Mr Kitchen criticised comments made in the media and politicians about the future of the building society, although he acknowledged that Irish Nationwide had made mistakes on its lending.

“Yes, undoubtedly mistakes were made but my own view is that we need to put this behind us and get down to sorting out the problems. Recrimination will solve nothing,” he told members.

He said that this year would be difficult and that it was impossible to predict an outcome for the year, given the uncertainty out there, but hoped Irish Nationwide would produce better results in 2009.

Mr Kitchen said that the building society had agreed to pay Irish Nationwide’s former chief executive Michael Fingleton a €1 million bonus last year “for the retention of his services” rather than for the building society’s performance in 2008.

r Fingleton, who retired at the end of last month, agreed to repay the bonus following mounting pressure over his receipt of €1 million in the aftermath of the Government guarantee scheme, which propped up Irish Nationwide and the other domestic financial institutions.

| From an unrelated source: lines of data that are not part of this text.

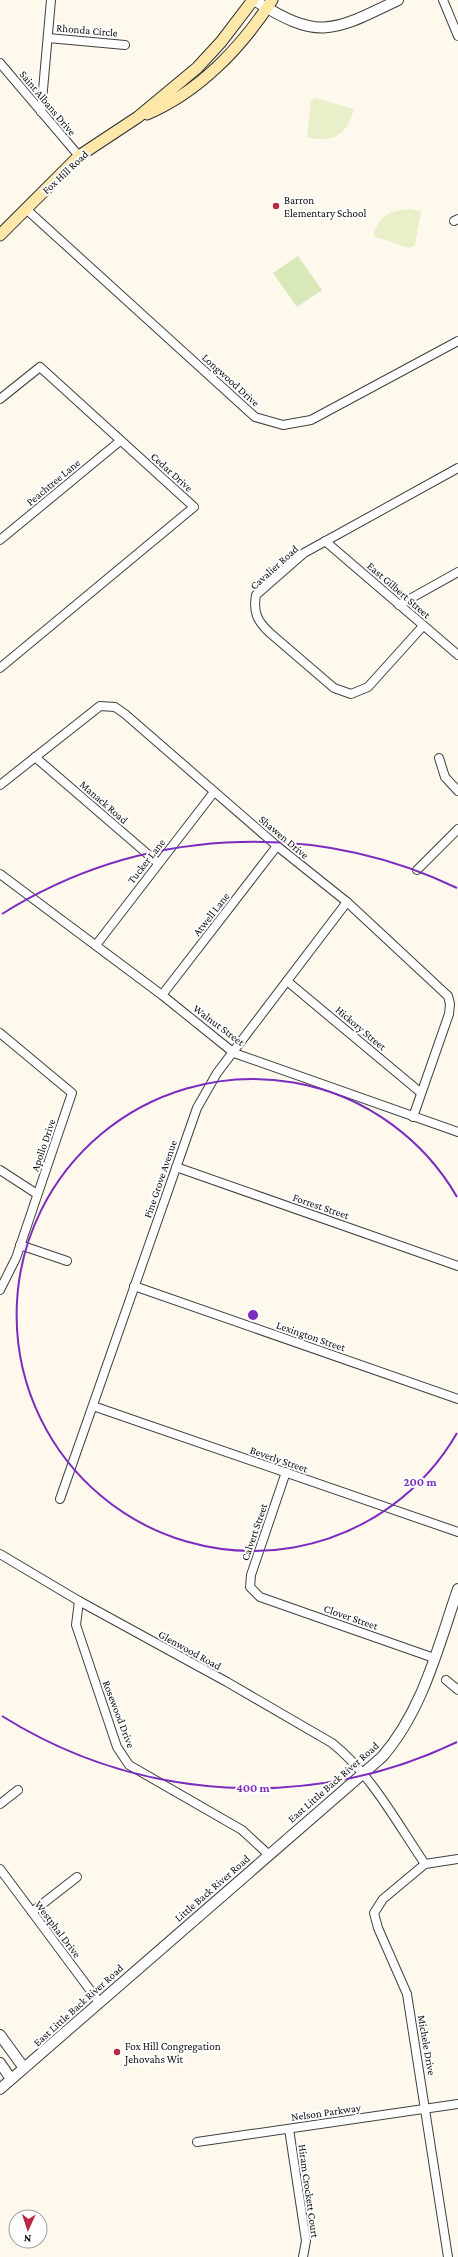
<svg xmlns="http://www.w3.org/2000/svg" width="458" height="2257" font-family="'Crimson Pro',serif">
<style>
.green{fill:#d8e8b8}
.pitch{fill:#e8efc9}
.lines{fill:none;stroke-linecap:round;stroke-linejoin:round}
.minor-casing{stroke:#404040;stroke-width:10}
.tertiary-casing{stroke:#404040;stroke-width:12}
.secondary-casing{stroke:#2f2f2f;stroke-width:13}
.minor{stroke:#fff;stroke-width:8}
.tertiary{stroke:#fff;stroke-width:10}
.secondary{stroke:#fde8aa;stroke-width:11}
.ring{fill:none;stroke:#7b2cbf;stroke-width:2}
.poi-dot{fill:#ba2843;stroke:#fff;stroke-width:1.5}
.labels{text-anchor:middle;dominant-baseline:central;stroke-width:4;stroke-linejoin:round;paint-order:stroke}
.street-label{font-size:11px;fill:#0d0d0d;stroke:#fff}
.poi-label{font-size:11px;fill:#0d0d0d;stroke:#fff;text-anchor:start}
.centre{fill:#7b2cbf;stroke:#fff;stroke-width:2}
.ring-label{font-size:12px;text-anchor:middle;font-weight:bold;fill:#7b2cbf;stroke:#fff;stroke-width:4;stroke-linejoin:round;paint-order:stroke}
</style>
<rect width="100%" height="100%" fill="#fff9ed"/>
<polygon class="green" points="298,256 322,290 297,307 273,273"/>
<g class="pitch">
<path d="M 316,98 L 354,109 C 347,134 334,144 307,137 L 311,101 Z"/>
<path d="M 409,209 L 421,211 L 415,245 L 409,248 L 373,236 C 379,216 388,211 409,209 Z"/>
</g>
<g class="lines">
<defs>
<g id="minor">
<polyline points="443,0 458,36"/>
<polyline points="48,38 125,45"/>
<polyline points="0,63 79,156"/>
<polyline points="41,112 51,0"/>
<polyline points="26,209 255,417 283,425 311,420 458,341"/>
<polyline points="454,221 458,219"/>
<polyline points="0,399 40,367 194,507 0,668"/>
<polyline points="0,540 120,441"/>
<polyline points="325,541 458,655"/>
<polyline points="399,605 458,572"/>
<path d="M 423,626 L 368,687 L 351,694 L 334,688 L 270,633 C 257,621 253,612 256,595 L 304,553 L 458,468"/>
<polyline points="35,757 158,863"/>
<polyline points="439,758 445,777 458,791"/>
<polyline points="0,785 100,706 115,707 125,714 277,846 347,902 448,996 450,1004 449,1014 413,1117"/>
<polyline points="417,870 458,829"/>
<polyline points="0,874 162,995 234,1053 458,1132"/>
<polyline points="96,945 214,792"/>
<polyline points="287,981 420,1092"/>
<polyline points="162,995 277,846"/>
<polyline points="0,1033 72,1093 16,1258 0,1290"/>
<polyline points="176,1167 458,1266"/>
<polyline points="0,1170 37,1194"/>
<polyline points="20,1245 67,1261"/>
<polyline points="134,1286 458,1399"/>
<polyline points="93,1406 458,1532"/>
<polyline points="286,1472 251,1575 250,1587 260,1597 434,1658"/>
<polyline points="60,1499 197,1108 217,1073 347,902"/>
<path d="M 0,1554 L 79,1601 L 227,1682 L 332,1743 C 371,1774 397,1823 425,1864 L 458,1859"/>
<polyline points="79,1601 76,1625 117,1747 129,1765 242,1830 269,1855"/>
<polyline points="446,1680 458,1690"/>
<polyline points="0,1804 18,1790"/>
<polyline points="425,1864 383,1899 374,1913 378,1928 407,1994 448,2257"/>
<polyline points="0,1869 99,2002"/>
<polyline points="32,1912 77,1877"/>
<polyline points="289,2129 306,2241 303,2257"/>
<polyline points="197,2142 458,2104"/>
</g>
<g id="tertiary">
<path d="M 254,0 C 319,41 332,32 398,0"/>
<polyline points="0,2035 24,2068"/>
<polyline points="0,2063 11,2079"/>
<path d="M 0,2089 L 382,1757 C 423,1710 438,1647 458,1589"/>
</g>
<g id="secondary">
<path d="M 147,114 C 199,92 242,47 272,0"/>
<polyline points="0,235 79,156 138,117 197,68 221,42 253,0"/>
</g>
</defs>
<use href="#minor" class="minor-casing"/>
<use href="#tertiary" class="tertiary-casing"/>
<use href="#secondary" class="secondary-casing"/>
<use href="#minor" class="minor"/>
<use href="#tertiary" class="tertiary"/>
<use href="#secondary" class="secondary"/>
</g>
<g class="ring">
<path d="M457 1433A236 236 0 1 1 457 1197"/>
<path d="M457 1742A473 473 0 0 1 2 1716M2 914A473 473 0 0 1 457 888"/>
</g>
<g class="poi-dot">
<circle cx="276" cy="206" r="4"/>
<circle cx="117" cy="2052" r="4"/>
</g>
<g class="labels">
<g class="street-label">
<text transform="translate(87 30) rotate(5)">Rhonda Circle</text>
<text transform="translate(48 103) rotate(50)">Saint Albans Drive</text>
<text transform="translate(65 172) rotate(-43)">Fox Hill Road</text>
<text transform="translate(231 380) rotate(42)">Longwood Drive</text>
<text transform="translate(172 472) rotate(42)">Cedar Drive</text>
<text transform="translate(53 482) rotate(-40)">Peachtree Lane</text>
<text transform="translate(274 567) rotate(-42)">Cavalier Road</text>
<text transform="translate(399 590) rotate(41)">East Gilbert Street</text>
<text transform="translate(104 802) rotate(41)">Manack Road</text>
<text transform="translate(284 837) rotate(40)">Shawen Drive</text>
<text transform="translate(146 861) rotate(-52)">Tucker Lane</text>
<text transform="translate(211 914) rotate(-52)">Atwell Lane</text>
<text transform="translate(219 1025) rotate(37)">Walnut Street</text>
<text transform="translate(361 1028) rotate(40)">Hickory Street</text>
<text transform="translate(43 1145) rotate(-71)">Apollo Drive</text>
<text transform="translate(160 1179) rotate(-71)">Pine Grove Avenue</text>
<text transform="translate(321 1206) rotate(19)">Forrest Street</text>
<text transform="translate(311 1336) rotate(19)">Lexington Street</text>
<text transform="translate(279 1459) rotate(19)">Beverly Street</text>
<text transform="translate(254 1532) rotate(-71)">Calvert Street</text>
<text transform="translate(351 1617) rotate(19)">Clover Street</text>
<text transform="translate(190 1650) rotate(29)">Glenwood Road</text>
<text transform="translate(119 1714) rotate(69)">Rosewood Drive</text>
<text transform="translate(333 1782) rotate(-41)">East Little Back River Road</text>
<text transform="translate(212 1888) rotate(-41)">Little Back River Road</text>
<text transform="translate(58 1929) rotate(53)">Westphal Drive</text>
<text transform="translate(78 2005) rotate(-42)">East Little Back River Road</text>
<text transform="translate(427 2045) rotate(80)">Michele Drive</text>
<text transform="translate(326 2112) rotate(-8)">Nelson Parkway</text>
<text transform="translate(309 2191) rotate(82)">Hiram Crockett Court</text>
</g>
<g class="poi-label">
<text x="284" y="200">Barron<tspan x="284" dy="13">Elementary School</tspan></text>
<text x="125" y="2046">Fox Hill Congregation<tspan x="125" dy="13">Jehovahs Wit</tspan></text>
</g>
</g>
<circle cx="253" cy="1315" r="6" class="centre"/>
<g class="ring-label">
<text x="420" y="1486">200 m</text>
<text x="253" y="1792">400 m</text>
</g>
<g transform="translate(28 2229) rotate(183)"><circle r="19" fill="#ffffff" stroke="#9e9e9e"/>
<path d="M0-3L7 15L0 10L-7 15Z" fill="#ba2843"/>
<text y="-6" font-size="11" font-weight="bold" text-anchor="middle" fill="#0d0d0d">N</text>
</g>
</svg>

Mr Kitchen told members the payment of the bonus did not breach the guarantee scheme and this was confirmed by the opinion of a senior counsel, understood to be the former Minister for Justice Michael McDowell.

The Irish Nationwide chairman said that “a typographical error” was the reason for the building society stating its 2007 annual report that “members” – rather than a single member, Mr Fingleton – were the beneficiaries of a €27.6 million defined benefit pension scheme to which he made no contributions.

“A typographical error referred to ‘members’ when it should have been ‘member’, Mr Fingleton being the only member of that particular scheme,” said Mr Kitchen.

One member at the meeting claimed that this was a “deliberate attempt to deceive members”. “It was an honest mistake,” said Mr Kitchen who apologised for the error.